(EXCERPTED RECORDS)

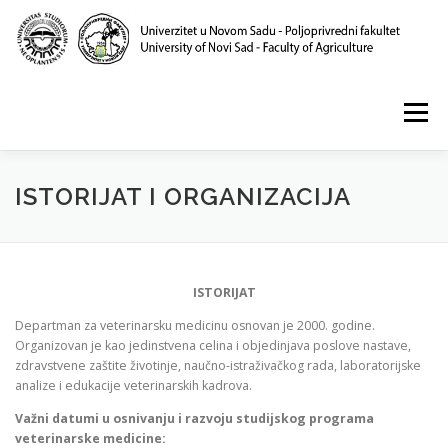
Skip
to
content
Menu
POČETNA
O NAMA
NASTAVA
NAUKA
ISTORIJAT I ORGANIZACIJA
KLINIKA I LABORATORIJE
PUBLIKACIJE
ISTORIJAT
Departman za veterinarsku medicinu osnovan je 2000. godine.
Organizovan je kao jedinstvena celina i objedinjava poslove nastave,
zdravstvene zaštite životinje, naučno-istraživačkog rada, laboratorijske
analize i edukacije veterinarskih kadrova.
Važni datumi u osnivanju i razvoju studijskog programa
veterinarske medicine:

(End EXCERPTED RECORDS)

TASK DETAILS:
Search the entries for the word "ISTORIJAT", then copy every line in which it is found.

RESULT:
ISTORIJAT I ORGANIZACIJA
ISTORIJAT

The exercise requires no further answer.